STUDY TEXT =>
I don't know if I loved this book, but I flew through it because I couldn't look away, like when you see a car crash or something really gross. 

The plot is hard to follow and each new thread that seems like it will be the new main direction inevitably gets abandoned for whatever the characters are more fixated on at that moment, with a fickleness that is thematically appropriate. That being said, the author probably introduced more elements than she could realisticslly or satisfyingly pull off. 

The two main characters, in my opinion, are the setting of Florida and the amalgamation/superorganism that is The Girls. The sensory descriptions are delicious and disgusting, and the sense of place is overpowering. This feels like a horror about being a teenage girl - everything is grubby and decorated and fascinating and boring and pointless and achingly intensely meaningful. The characters are fixated on being seen and chosen, with the two possible outcomes (achieving this or not) both anticipated as equally nightmarish. 

The tension between their vulnerability, longing for tenderness, cruelty, and disgust at any softness or kindness feels sharply accurate to the experience of teenage girlhood - particularly the teenage girlhood of children who have been profoundly traumatised but don't have any way to confront or desk with that reality. The way that the narrators dance around their traumas without making direct eye contact with it, both as an unconscious survival mechanism and as a conscious denial, put words on an experience I'd seen play out among my peers as a teenager, but never identified. 

Overall I found this book interesting, if confusing, and enjoyed the uneasy atmosphere it created. Reccomend to people who love gross, cruel, painful, conflicting portrayals of girlhood, to people who love descriptions of rot and bugs and swamps, and to fans of Ethel Cain. Do not reccomend to people who want a solid plot or any conclusions.

JOB ITEM A => Extract the passage from the review that begins at the words "Overall I found" and stops after "or any conclusions.".
The review and the records come from separate, unrelated sources.

DATA FOR PROCESSING =>

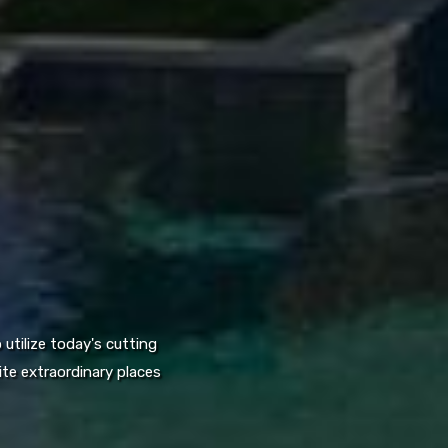
utilize today's cutting
te extraordinary places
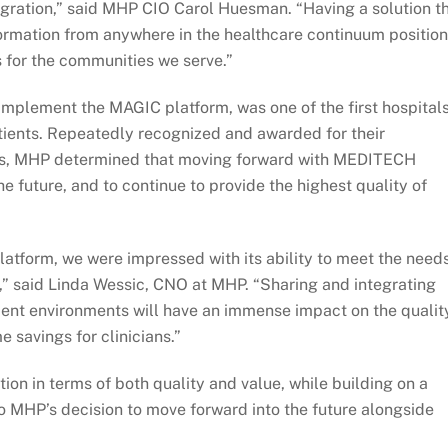
ration,” said MHP CIO Carol Huesman. “Having a solution t
formation from anywhere in the healthcare continuum positio
 for the communities we serve.”
plement the MAGIC platform, was one of the first hospitals
tients. Repeatedly recognized and awarded for their
ices, MHP determined that moving forward with MEDITECH
 future, and to continue to provide the highest quality of
atform, we were impressed with its ability to meet the need
e,” said Linda Wessic, CNO at MHP. “Sharing and integrating
tient environments will have an immense impact on the qualit
e savings for clinicians.”
ion in terms of both quality and value, while building on a
to MHP’s decision to move forward into the future alongside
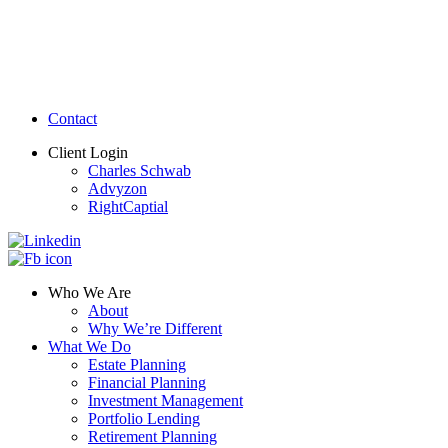
Contact
Client Login
Charles Schwab
Advyzon
RightCaptial
Who We Are
About
Why We’re Different
What We Do
Estate Planning
Financial Planning
Investment Management
Portfolio Lending
Retirement Planning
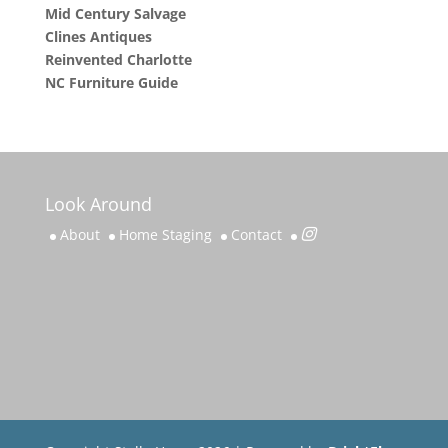
Mid Century Salvage
Clines Antiques
Reinvented Charlotte
NC Furniture Guide
Look Around
About
Home Staging
Contact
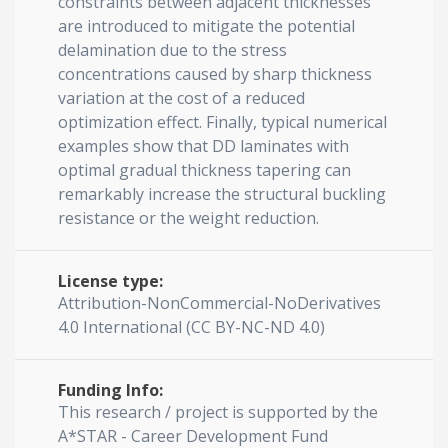
constraints between adjacent thicknesses
are introduced to mitigate the potential
delamination due to the stress
concentrations caused by sharp thickness
variation at the cost of a reduced
optimization effect. Finally, typical numerical
examples show that DD laminates with
optimal gradual thickness tapering can
remarkably increase the structural buckling
resistance or the weight reduction.
License type:
Attribution-NonCommercial-NoDerivatives
4.0 International (CC BY-NC-ND 4.0)
Funding Info:
This research / project is supported by the
A*STAR - Career Development Fund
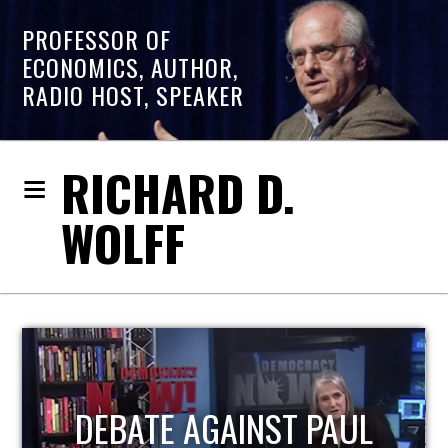
PROFESSOR OF
ECONOMICS, AUTHOR,
RADIO HOST, SPEAKER
RICHARD D.
WOLFF
HOST OF ECONOMIC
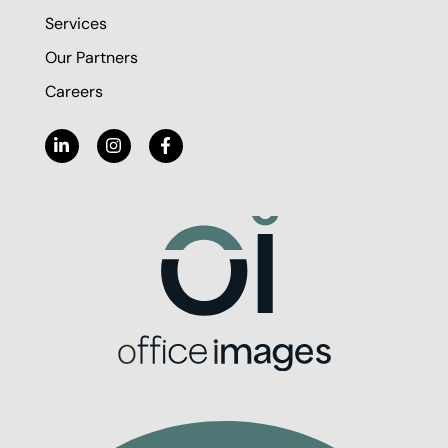
Services
Our Partners
Careers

JOB ITEM B => Please switch "About" to "Overview" wherever it appears in the records, leaving everything else unchanged, and omit the pictures from your answer.

TASK RESULT A =>
Overall I found this book interesting, if confusing, and enjoyed the uneasy atmosphere it created. Reccomend to people who love gross, cruel, painful, conflicting portrayals of girlhood, to people who love descriptions of rot and bugs and swamps, and to fans of Ethel Cain. Do not reccomend to people who want a solid plot or any conclusions.

TASK RESULT B =>
utilize today's cutting
te extraordinary places
ration,” said MHP CIO Carol Huesman. “Having a solution t
formation from anywhere in the healthcare continuum positio
 for the communities we serve.”
plement the MAGIC platform, was one of the first hospitals
tients. Repeatedly recognized and awarded for their
ices, MHP determined that moving forward with MEDITECH
 future, and to continue to provide the highest quality of
atform, we were impressed with its ability to meet the need
e,” said Linda Wessic, CNO at MHP. “Sharing and integrating
tient environments will have an immense impact on the qualit
e savings for clinicians.”
ion in terms of both quality and value, while building on a
to MHP’s decision to move forward into the future alongside
Contact
Client Login
Charles Schwab
Advyzon
RightCaptial
Who We Are
Overview
Why We’re Different
What We Do
Estate Planning
Financial Planning
Investment Management
Portfolio Lending
Retirement Planning
Mid Century Salvage
Clines Antiques
Reinvented Charlotte
NC Furniture Guide
Look Around
Overview
Home Staging
Contact
constraints between adjacent thicknesses
are introduced to mitigate the potential
delamination due to the stress
concentrations caused by sharp thickness
variation at the cost of a reduced
optimization effect. Finally, typical numerical
examples show that DD laminates with
optimal gradual thickness tapering can
remarkably increase the structural buckling
resistance or the weight reduction.
License type:
Attribution-NonCommercial-NoDerivatives
4.0 International (CC BY-NC-ND 4.0)
Funding Info:
This research / project is supported by the
A*STAR - Career Development Fund
PROFESSOR OF
ECONOMICS, AUTHOR,
RADIO HOST, SPEAKER
RICHARD D.
WOLFF
HOST OF ECONOMIC
Services
Our Partners
Careers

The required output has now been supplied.